1051

Case No. 15,074.

UNITED STATES v. FARRELL.

[5 Cranch, C. C. 311.]1

Circuit Court, District of Columbia.

May 13, 1837.

WITNESS—SLAVES—DISTRICT OF COLUMBIA—CUMULATIVE SENTENCE.

1. Slaves are competent witnesses in criminal prosecutions, in Alexandria county, against negroes or mulattoes.

2. The act of Virginia passed on the 21st of January, 1801, is in force in that county, although it was to commence in force from the 1st of June, 1801, and although the jurisdiction of Virginia ceased on the 27th of February, 1801.

3. If a man he convicted of a second offence, while in the penitentiary under sentence for the first, the sentence for the second may be made to commence from the expiration or other termination of the period for which he was first sentenced.

Indictment [against Joseph Farrell] for forging a certificate of freedom for Mr. T. F. Mason's slave Sandy. The slave Sandy was offered as a witness for the United States.

W. L. Brent, for defendant, objected that the Virginia act of the 21st of January, 1801, by the 4th section of which it is enacted, that “any negro or mulatto, bond or free, shall be a good witness in pleas of the commonwealth, for or against negroes or mulattoes, bond or free; or in civil pleas where free negroes or mulattoes shall alone be parties,” never was in force in the county of Alexandria, because it was not in force on the 27th of February, 1801 [2 Stat. 103], when congress adopted the laws of Virginia, as they then existed, and declared that they should “remain” in force in the county of Alexandria.

Mr. Key, Dist. Atty., contra, contended that congress intended that the district should have the benefit of all the state legislation up to the 27th of February, 1801. But it is not material whether the act of Virginia of the 21st of January, 1801, is or is not in force here, as the 5th section of the Virginia act of the 17th of December, 1792, admits negroes and mulattoes as witnesses in pleas of the commonwealth against negroes or mulattoes, and in civil pleas where negroes or mulattoes alone are parties; at least, such has been the construction which this court has always given to it. The words of that section are, “No negro or mulatto shall be a witness, except in pleas of the commonwealth against negroes or mulattoes, or in civil pleas, where negroes or mulattoes alone shall be parties.” These words have always been construed to include slaves.

THE COURT (THRUSTON, Circuit Judge, absent), being of that opinion, permitted the slave Sandy to be sworn and examined as a witness.

Verdict, guilty. Sentenced to the penitentiary for four years, on the 13th of May, 1837.

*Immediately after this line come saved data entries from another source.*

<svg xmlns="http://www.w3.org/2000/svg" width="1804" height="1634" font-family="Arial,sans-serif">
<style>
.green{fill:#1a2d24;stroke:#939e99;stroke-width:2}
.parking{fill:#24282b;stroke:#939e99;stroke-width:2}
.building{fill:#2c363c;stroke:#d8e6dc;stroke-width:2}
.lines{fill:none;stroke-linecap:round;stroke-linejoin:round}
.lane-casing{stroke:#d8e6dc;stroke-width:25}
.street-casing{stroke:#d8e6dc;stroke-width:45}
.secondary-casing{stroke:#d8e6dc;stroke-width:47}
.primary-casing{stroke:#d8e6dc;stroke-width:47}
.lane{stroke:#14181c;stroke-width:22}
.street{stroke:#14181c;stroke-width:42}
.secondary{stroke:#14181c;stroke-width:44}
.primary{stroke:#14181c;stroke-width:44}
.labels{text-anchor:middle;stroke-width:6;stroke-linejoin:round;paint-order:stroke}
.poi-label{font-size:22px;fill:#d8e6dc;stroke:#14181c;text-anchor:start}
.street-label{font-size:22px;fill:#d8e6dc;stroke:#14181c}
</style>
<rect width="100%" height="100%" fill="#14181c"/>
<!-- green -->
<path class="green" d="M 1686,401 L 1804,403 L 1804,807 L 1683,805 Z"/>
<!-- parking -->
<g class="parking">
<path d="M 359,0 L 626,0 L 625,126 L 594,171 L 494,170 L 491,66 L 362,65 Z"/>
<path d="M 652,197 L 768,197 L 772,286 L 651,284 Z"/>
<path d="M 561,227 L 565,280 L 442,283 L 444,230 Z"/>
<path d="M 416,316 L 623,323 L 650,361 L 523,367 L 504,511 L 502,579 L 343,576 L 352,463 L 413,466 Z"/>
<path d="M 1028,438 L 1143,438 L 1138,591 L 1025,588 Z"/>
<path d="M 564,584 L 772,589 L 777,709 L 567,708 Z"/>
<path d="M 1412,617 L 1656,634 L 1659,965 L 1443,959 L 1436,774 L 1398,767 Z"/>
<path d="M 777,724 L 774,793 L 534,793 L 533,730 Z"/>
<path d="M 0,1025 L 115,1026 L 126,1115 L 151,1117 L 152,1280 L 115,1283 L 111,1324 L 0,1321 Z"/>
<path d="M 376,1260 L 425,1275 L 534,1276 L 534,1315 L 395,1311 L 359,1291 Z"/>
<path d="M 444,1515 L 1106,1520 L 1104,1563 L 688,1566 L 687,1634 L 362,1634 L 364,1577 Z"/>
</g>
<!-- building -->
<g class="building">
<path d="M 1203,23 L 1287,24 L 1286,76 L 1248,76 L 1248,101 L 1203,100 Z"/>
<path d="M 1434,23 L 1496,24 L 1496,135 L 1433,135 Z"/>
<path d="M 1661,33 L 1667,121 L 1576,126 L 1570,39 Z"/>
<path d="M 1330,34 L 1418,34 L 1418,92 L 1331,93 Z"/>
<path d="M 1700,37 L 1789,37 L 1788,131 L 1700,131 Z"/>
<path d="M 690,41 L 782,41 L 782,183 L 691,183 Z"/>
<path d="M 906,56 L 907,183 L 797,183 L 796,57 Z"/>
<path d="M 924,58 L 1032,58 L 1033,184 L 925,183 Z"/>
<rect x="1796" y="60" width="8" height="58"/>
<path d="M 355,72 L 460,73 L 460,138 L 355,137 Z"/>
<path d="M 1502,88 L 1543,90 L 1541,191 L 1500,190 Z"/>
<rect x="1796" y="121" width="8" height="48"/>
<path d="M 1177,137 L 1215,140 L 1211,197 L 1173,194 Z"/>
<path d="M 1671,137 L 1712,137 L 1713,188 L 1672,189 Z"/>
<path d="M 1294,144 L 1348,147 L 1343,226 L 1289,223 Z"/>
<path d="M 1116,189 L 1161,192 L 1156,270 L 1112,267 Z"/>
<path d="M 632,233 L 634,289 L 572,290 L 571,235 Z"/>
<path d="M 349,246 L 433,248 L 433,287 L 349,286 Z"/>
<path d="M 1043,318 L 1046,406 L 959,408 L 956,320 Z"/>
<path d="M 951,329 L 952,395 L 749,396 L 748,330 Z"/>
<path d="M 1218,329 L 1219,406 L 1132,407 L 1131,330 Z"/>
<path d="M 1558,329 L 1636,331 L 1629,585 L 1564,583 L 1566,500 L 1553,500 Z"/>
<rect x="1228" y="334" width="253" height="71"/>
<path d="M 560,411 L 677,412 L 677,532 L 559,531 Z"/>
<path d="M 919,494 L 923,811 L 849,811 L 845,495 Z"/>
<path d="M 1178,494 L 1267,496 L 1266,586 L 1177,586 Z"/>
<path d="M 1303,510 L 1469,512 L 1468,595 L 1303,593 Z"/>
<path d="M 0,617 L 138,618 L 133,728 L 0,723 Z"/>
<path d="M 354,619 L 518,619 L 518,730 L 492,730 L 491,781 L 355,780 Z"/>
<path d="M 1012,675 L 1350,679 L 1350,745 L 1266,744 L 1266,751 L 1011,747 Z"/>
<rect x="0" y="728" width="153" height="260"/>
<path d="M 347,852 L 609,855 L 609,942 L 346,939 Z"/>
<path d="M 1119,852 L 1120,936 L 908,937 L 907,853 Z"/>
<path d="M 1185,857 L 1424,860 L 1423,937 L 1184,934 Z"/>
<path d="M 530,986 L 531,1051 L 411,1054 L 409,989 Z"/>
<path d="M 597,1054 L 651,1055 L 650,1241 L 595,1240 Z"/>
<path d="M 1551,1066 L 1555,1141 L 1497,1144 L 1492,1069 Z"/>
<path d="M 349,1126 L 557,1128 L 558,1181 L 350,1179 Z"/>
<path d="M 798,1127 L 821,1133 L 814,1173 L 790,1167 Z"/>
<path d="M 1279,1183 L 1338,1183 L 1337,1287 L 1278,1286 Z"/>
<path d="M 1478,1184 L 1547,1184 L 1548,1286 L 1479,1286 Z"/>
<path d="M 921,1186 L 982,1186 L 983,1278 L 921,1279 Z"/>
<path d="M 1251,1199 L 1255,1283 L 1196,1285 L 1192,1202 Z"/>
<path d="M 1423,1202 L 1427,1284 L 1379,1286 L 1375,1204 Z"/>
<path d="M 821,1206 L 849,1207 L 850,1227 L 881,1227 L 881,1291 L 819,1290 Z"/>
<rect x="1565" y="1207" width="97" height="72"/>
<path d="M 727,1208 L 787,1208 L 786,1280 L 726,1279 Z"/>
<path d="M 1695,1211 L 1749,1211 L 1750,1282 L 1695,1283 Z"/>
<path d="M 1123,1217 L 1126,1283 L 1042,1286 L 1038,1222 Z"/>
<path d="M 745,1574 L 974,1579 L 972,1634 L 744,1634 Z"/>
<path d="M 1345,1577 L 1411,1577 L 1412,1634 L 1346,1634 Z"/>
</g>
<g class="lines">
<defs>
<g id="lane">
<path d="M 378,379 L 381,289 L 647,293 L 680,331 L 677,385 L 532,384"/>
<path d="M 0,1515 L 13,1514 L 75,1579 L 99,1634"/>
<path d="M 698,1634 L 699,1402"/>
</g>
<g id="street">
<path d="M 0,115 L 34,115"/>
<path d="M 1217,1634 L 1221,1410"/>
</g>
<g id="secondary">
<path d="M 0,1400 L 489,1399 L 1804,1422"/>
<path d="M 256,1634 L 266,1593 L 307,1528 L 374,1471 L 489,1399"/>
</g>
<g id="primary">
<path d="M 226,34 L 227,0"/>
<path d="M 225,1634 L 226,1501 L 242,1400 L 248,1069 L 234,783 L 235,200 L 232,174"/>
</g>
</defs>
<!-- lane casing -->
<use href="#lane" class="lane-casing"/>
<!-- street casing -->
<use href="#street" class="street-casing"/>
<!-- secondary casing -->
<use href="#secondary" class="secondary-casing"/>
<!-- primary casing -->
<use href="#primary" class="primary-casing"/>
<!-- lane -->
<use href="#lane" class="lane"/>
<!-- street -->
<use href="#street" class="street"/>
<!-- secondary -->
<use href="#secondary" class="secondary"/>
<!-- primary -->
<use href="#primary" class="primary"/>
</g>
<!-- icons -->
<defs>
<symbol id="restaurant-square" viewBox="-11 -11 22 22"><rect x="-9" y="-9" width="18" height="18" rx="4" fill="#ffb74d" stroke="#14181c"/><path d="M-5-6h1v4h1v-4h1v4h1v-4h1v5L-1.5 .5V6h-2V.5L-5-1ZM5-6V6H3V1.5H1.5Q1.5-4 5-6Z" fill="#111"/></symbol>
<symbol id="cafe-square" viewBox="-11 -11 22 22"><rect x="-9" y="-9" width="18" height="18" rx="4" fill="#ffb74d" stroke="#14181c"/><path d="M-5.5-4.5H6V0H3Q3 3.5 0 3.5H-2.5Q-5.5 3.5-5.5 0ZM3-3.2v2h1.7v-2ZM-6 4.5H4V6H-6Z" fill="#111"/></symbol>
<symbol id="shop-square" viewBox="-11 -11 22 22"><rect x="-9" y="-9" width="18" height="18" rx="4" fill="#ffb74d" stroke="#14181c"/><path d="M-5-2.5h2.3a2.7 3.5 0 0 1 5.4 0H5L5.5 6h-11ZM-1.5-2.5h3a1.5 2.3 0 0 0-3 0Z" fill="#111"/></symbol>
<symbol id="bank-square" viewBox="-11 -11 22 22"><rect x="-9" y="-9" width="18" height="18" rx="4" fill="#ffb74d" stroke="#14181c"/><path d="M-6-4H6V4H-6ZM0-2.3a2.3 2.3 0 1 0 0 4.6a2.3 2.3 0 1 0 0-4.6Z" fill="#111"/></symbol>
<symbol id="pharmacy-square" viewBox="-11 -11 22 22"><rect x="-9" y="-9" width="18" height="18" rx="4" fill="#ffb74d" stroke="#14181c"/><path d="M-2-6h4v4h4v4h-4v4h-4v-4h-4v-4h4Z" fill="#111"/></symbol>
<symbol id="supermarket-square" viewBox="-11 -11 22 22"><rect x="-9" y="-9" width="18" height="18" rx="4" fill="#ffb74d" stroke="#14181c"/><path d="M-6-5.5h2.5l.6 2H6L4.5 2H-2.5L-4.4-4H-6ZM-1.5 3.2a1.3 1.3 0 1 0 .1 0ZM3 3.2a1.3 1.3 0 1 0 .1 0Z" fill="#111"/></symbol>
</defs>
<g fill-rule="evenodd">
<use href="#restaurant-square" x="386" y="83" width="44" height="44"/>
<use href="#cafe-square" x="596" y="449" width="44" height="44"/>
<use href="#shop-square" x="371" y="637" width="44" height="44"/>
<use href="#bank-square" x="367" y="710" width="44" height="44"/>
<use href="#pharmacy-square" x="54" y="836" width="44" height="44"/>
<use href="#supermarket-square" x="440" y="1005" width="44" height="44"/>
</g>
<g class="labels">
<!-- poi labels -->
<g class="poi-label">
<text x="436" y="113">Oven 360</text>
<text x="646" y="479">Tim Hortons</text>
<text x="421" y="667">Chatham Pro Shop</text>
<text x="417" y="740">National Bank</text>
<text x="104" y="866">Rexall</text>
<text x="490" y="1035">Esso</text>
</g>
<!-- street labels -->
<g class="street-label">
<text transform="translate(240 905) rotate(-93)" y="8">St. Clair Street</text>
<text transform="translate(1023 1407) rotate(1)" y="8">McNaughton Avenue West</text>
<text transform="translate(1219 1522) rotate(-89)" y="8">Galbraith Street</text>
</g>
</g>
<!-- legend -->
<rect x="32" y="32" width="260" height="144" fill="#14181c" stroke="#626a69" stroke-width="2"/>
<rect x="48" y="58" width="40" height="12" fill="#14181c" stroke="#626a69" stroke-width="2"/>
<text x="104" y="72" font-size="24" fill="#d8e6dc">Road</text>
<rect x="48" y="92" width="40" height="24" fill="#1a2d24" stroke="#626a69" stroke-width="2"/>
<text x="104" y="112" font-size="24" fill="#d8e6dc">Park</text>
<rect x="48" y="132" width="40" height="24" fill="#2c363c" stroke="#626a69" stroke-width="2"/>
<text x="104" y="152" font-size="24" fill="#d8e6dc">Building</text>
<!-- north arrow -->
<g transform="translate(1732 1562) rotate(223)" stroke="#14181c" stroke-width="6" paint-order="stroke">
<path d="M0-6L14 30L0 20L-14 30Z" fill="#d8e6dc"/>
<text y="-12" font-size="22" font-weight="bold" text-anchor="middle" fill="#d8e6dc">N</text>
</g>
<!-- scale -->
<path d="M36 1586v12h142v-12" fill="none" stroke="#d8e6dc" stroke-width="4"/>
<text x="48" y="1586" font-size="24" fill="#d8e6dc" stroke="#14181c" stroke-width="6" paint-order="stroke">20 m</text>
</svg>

NOTE. The prisoner was again convicted of a like offence, by forging a pass for negro Sam, another slave of Mr. Mason, at October term, 1837, and the entry of the sentence was: “And it appearing to the court that the traverser is in the custody of the keeper of the penitentiary of the District of Columbia, under the sentence of this court passed at the last term for a like offence, the sentence of the court, for the offence of which he is now convicted, is, that he suffer imprisonment and labor in the penitentiary of the District of Columbia, for the period of three years next after the expiration or other termination of the period for which he already stands committed to the said penitentiary.”